Namun juga, kebenaran-generik rentan dikhianati ketika kolektivitas (jama’ah) terjebak dalam inkorporasi. Maka diperlukan “kesetiaan pada kesetiaan”: praktik kritik internal yang menjaga api peristiwa (ḥarakah) tetap hidup. Dalam konteks “para penakut yang berjamaah”, keberanian kolektif harus terus-menerus diuji melalui refleksi apakah tindakan kelompok masih setia pada momen ‘penamaan’ awal atau telah terkooptasi oleh logika baru. Proses ini—seperti dalam organisasi gerakan sosial yang sehat—mencegah keberanian menjadi dogma, dengan menjadikan keraguan bukan musuh, tetapi bahan bakar dialektis untuk merevitalisasi fidelity.

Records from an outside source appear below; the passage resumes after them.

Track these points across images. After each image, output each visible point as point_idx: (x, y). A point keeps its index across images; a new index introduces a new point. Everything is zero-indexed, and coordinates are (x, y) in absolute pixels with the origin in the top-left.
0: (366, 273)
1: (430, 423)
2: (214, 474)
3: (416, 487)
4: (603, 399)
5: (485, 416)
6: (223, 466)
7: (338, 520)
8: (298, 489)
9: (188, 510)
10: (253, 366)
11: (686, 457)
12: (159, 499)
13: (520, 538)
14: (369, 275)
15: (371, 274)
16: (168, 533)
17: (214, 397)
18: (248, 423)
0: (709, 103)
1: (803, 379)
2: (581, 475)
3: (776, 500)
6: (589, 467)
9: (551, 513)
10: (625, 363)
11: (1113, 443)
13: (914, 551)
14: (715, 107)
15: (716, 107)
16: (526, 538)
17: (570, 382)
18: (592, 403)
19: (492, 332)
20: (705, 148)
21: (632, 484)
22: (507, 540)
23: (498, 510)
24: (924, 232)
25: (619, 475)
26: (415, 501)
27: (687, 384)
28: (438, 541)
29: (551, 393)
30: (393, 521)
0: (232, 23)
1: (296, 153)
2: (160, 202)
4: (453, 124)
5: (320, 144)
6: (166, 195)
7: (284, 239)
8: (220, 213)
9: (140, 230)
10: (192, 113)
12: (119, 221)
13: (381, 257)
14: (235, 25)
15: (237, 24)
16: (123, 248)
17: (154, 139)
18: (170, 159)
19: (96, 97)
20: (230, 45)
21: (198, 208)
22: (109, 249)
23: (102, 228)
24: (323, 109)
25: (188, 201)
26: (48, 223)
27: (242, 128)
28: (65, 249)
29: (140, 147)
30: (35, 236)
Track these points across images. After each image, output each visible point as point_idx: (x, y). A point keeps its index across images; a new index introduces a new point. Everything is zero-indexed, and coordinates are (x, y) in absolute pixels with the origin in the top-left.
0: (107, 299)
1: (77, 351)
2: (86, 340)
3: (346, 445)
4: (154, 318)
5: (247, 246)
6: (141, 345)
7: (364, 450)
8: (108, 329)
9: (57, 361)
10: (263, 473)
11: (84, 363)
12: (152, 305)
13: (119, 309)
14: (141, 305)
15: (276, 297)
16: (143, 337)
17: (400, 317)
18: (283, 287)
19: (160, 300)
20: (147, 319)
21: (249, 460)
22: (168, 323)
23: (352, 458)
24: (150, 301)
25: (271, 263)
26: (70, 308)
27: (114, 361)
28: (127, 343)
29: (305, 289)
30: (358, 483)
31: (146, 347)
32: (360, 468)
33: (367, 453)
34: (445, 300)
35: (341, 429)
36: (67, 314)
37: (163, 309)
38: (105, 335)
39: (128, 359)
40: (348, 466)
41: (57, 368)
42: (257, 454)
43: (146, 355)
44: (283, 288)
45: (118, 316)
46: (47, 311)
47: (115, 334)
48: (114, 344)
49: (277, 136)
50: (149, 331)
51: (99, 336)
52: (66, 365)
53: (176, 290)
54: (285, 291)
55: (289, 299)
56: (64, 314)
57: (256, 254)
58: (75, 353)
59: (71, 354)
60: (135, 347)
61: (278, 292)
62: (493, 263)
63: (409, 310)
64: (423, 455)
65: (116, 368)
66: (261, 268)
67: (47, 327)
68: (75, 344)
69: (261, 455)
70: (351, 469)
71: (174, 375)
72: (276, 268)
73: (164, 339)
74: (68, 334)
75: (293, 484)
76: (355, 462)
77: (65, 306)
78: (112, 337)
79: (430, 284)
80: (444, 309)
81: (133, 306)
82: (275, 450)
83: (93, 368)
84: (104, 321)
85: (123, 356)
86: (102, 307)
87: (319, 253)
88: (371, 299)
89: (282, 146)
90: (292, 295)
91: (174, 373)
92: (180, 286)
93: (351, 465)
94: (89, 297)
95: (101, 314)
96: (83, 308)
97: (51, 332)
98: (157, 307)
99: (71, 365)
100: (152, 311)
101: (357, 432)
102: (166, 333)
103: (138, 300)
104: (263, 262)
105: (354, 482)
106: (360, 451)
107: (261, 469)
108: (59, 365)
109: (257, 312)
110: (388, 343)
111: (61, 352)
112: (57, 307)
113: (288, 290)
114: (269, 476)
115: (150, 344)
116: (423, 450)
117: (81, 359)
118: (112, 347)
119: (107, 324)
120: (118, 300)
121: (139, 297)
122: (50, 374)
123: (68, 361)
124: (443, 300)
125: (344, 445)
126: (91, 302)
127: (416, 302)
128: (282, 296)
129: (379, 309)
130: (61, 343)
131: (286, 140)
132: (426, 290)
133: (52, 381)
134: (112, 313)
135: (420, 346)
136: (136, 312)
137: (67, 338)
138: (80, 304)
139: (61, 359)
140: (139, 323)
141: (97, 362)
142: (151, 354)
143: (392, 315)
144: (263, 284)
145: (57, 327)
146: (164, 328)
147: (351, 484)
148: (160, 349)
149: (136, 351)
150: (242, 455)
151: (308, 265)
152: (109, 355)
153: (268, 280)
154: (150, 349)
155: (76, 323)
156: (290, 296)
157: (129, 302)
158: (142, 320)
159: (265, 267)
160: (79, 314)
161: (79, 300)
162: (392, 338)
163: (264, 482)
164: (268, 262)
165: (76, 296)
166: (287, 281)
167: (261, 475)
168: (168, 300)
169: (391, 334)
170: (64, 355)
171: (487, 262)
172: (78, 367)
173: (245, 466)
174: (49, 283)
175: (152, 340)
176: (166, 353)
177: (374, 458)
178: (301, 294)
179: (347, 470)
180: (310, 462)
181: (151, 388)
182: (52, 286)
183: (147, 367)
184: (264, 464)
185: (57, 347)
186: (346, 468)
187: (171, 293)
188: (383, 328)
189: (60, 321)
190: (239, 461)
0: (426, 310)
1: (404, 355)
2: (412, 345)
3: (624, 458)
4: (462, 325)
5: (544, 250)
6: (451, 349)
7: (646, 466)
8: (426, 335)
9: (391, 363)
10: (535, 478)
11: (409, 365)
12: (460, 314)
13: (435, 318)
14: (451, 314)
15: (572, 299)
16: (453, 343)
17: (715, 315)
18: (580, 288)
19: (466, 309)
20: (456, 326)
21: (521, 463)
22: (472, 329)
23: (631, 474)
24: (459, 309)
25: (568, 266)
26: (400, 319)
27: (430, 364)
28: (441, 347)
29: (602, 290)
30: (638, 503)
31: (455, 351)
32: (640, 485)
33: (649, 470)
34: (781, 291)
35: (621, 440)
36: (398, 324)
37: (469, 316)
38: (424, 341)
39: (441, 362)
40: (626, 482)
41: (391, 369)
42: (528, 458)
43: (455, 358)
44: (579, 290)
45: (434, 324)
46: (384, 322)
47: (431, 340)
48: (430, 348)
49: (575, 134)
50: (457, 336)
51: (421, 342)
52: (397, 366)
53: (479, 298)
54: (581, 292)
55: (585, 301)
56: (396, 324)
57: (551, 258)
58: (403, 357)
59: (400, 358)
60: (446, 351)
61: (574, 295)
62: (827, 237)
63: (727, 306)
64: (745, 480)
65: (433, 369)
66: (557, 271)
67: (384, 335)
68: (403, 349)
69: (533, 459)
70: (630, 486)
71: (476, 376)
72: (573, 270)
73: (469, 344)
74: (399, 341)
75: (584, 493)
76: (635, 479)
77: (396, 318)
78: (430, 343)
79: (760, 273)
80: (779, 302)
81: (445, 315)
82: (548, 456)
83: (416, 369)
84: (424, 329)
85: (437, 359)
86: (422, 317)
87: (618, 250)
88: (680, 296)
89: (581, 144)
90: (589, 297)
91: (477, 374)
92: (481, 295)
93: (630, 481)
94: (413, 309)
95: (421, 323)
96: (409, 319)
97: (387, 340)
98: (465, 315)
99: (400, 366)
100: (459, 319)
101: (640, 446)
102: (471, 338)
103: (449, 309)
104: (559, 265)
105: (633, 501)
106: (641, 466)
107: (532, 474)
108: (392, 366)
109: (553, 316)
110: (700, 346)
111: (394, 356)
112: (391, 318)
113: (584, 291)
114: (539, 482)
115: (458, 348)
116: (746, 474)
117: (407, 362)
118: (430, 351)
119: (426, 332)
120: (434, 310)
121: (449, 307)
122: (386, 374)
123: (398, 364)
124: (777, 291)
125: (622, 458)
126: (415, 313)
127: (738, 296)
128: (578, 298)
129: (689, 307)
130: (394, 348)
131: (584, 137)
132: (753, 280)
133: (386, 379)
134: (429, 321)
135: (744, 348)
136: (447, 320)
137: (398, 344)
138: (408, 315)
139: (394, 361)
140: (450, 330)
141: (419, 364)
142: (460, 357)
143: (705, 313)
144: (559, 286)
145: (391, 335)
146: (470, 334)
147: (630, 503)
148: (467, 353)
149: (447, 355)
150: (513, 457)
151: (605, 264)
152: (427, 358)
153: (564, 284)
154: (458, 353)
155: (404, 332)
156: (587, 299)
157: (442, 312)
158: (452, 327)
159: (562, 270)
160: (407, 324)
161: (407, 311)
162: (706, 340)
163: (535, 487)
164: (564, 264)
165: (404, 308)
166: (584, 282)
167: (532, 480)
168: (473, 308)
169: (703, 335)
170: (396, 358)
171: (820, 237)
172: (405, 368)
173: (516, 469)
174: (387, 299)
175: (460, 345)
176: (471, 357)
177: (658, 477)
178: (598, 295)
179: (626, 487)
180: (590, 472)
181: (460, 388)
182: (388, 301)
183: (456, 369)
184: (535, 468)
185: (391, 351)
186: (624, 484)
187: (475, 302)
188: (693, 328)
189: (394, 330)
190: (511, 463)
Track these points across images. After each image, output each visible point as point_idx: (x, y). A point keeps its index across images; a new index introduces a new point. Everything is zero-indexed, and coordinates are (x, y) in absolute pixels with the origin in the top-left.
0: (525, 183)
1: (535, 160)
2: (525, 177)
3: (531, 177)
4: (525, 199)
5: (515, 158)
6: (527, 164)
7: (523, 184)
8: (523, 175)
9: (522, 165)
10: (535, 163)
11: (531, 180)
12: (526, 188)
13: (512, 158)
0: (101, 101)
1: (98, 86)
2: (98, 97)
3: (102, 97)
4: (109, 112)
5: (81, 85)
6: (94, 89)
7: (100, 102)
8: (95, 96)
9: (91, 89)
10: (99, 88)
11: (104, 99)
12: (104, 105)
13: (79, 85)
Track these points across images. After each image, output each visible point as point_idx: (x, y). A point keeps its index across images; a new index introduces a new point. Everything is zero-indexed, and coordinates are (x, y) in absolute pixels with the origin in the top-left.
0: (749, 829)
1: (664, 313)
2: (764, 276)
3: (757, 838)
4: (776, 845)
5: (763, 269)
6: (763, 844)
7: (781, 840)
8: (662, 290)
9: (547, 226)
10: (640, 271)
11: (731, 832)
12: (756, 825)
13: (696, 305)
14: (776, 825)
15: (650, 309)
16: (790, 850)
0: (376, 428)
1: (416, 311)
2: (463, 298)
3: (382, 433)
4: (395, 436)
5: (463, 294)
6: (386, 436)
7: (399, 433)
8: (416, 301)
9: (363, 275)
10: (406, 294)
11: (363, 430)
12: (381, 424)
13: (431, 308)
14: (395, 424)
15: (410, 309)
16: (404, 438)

Transformasi ontologis ini mengandung konsekuensi etis yang bisa dibilang cukup radikal. Jika keberanian lahir dari fidelity pada keputusan kolektif (jama’ah), maka tanggung jawab subjek bukan pada “menjadi pemberani” secara individual, melainkan pada komitmen tanpa syarat terhadap proses kebenaran yang digulirkan ‘peristiwa’. Badiou menuntut keteguhan pada jalur “kebenaran-generik” meski bertentangan dengan “pengetahuan” situasi. Dalam paradoks penakut-berjamaah, ini berarti dua individu tak lagi terikat pada identitas lamanya (ketakutan), tetapi terkonstitusikan sebagai pembawa kebenaran baru—sebuah tanggung jawab yang memutus mata rantai ensiklopedia ketakutan.
Pada batasannya, hal ini bisa dibilang tidak semua kolektivitas otomatis menjadi situs-evental. Syarat mutlaknya adalah kedekatan dengan kehampaan (void). Artinya, “para penakut yang berjamaah” hanya melahirkan keberanian generik ketika kolektivitas itu sendiri berada di tepi jurang ketiadaan makna—misalnya dalam situasi keputusasaan ekstrem di mana logika ketakutan benar-benar kolaps. Di luar kondisi ini, bersatunya dua “penakut” mungkin hanya menghasilkan akumulasi kuantitatif ketakutan. Inilah batas kosmologis paradoks tersebut: ontologi perubahan radikal hanya menyala di pinggiran kekosongan aliran sungai, bukan di ruang aman kalkulasi biasa.
Paradoks “para penakut yang berjamaah” mencerminkan mekanisme ontologis dalam kerangka Badiou: di mana kolektivitas (berjama’ah) membuka kemungkinan peristiwa yang mengganggu tatanan identitas yang tetap. Keberanian lahir bukan dari penghilangan ketakutan, keberanian lahir dari ‘kesetiaan-subjektif’ pada keputusan bersama yang mentransendensinya. Dalam perspektif ini, kalimat tersebut adalah alegori politik yang dalam proses transformasi sosial dan selalu dimulai dari pengakuan atas kerentanan bersama (situs evental), lalu diikuti tindakan penamaan kolektif yang mengubah kerentanan menjadi kekuatan generik. Di situlah matematika himpunan bertemu praksis emansipatoris—di mana 1 + 1 tidak lagi sekadar 2, ia adalah kelahiran subjek baru yang tak terduga.
Keberanian kolektif ini bersifat emansipatoris sekaligus rapuh: ia mampu memaksa (forcing) tatanan pengetahuan usang, tetapi rentan terkubur oleh rezim baru jika kehilangan kesetiaan pada ruh peristiwa (event) awalnya. Ya, paradoks itulah yang mencapai kedalaman etisnya: justru dalam komitmen pada kerentanan bersama—bukan dalam ilusi ketakmandirian—terkandung benih-benih subjektivitas baru yang mampu mengubah ketakutan menjadi kekuatan.
Bahan Acuan
Badiou, Alain. Being and Event. 4 ed. Continuum, 2010.
Badiou, Alain, dan Slavoj Zizek. Filsafat di Masa Kini. Cetakan pertama, Desember 2018. BasaBasi, 2018.
Setiawan, R. Subjektivitas dalam Filsafat Politik Alain Badiu dan Slavoj Z̆iz̆̆ek. Cetakan pertama. IRCiSoD, 2021.
Suryajaya, Martin. Alain Badiou dan Masa Depan Marxisme. Resist Book, 2011.